Nos próximos meses, Gorriarán entrará com uma solicitação junto à Comissão Inter-Americana de Direitos Humanos. Alegará que sua prisão foi irregular e que, portanto, deveria ser devolvido ao México para o julgamento de um pedido formal de repatriação. Em dezembro encerrou, com outros doze presos do MTP, a mais longa greve de fome da história latino-americana, com 116 dias de duração. Todos os condenados conseguiram ter suas sentenças reduzidas e passaram a um regime semi-aberto (podem sair da cadeia para trabalhar e estudar, regressando apenas para dormir).

Mas Gorriarán voltou à sua cela sem obter qualquer benefício penal. Um sorriso nervoso revela o desconforto. O jeito pausado chega a ficar alterado. “Os generais da ditadura foram indultados por seus crimes bárbaros“, protesta Gorriarán. “Mas eu fui escolhido para pagar pela audácia de uma geração.”

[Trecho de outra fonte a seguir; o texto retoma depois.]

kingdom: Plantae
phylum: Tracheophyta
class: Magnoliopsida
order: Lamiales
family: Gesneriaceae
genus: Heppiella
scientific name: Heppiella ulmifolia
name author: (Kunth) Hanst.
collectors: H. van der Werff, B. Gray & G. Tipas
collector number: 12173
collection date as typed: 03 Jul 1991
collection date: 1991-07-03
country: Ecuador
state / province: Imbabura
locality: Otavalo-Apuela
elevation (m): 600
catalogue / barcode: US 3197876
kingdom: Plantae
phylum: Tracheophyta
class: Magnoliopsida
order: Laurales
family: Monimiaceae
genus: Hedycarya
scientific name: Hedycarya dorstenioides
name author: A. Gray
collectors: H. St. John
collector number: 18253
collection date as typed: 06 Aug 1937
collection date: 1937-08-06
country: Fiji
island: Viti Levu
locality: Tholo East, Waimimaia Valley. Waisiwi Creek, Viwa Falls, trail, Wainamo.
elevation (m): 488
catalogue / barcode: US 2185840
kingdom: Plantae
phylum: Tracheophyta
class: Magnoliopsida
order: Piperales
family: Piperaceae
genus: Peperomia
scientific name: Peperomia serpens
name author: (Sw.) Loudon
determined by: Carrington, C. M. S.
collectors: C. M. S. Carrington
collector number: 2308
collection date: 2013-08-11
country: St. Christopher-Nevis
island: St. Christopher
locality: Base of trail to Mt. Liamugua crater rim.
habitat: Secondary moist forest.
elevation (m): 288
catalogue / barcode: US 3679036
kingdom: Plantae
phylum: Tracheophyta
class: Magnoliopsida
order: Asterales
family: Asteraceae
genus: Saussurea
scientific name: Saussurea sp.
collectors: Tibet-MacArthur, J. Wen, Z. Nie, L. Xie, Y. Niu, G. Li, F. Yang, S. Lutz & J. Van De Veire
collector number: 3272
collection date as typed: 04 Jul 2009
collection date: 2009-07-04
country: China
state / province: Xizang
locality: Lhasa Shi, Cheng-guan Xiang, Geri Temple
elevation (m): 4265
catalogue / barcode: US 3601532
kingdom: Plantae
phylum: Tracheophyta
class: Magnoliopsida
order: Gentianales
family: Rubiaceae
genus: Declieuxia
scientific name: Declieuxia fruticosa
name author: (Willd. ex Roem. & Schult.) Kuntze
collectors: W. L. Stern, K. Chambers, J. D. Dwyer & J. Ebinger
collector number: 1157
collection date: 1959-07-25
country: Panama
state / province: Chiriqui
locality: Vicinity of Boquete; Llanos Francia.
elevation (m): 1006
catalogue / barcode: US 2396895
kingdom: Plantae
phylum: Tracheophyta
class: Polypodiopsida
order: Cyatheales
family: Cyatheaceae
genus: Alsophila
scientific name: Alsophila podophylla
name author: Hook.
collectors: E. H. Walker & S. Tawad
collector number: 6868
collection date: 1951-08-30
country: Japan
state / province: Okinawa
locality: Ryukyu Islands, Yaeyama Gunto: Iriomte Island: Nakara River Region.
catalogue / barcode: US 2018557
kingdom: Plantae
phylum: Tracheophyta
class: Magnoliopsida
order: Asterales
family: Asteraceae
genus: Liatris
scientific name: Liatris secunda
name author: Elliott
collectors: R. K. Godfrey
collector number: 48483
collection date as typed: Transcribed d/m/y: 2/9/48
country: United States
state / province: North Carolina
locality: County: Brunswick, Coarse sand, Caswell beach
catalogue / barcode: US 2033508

Fonte: Texto originalmente publicado no site do Opera Mundi.

Breno Altman
Jornalista e fundador do site Opera Mundi. Escreve mensalmente para o Blog da Boitempo sobre história da esquerda brasileira, latino-americana e mundial.

MAIS ENRIQUE GORRIARAN
***

domingo, 18 de setembro de 2022

COMO FINDAM OS DITADORES * Hugo Martin / AR

COMO FINDAM OS DITADORES

42 anos após o atentado que matou Anastasio Somoza: um comando do ERP, Julio Iglesias e um fotógrafo que sofreu tortura
Em 17 de setembro de 1980, o ex-ditador nicaraguense foi morto a tiros por um comando liderado por Enrique Gorriarán Merlo nas ruas de Assunção, no Paraguai. Os detalhes de como foi planejado e a história do último dia de "Tachito".
Por Hugo Martin
Foi assim que ficou o Mercedes Benz de Anastasio Somoza Debayle após o ataque mortal

A las 10.10 de la mañana del 17 de septiembre de 1980, Anastasio “Tachito” Somoza Debayle, 54 años , ex dictador nicaragüense exiliado en Paraguay, enfundado en un traje oscuro, transita a bordo de su Mercedes Benz blanco por la avenida América de Asunción , a capital. Ele acaba de sair de sua mansão, onde acabou de comer frutas e um ovo cozido no café da manhã e mora com sua companheira, Dinorah Sampson. Ao volante está César Gallardo, seu motorista. Ao lado dele, Jou Baittiner, um consultor financeiro que chegara na noite anterior de Miami.O único contratempo da manhã foi que o Mercedes Benz azul, que é blindado, havia sofrido uma pane.Eles vão a um banco. Ele não sabe, mas estes são seus últimos segundos de vida.

Alguém que havia lutado contra ele nas fileiras do sandinismo estava, há seis meses, preparando um plano para matá-lo, que ele chamou de "Operação Réptil". Enrique Haroldo Gorriarán Merlo havia recrutado um comando de membros do ERP em Manágua. Entre eles estava Hugo Irurzun (vulgo “Capitão Santiago”), que lutou e sobreviveu às batalhas contra o exército argentino nas montanhas de Tucuman.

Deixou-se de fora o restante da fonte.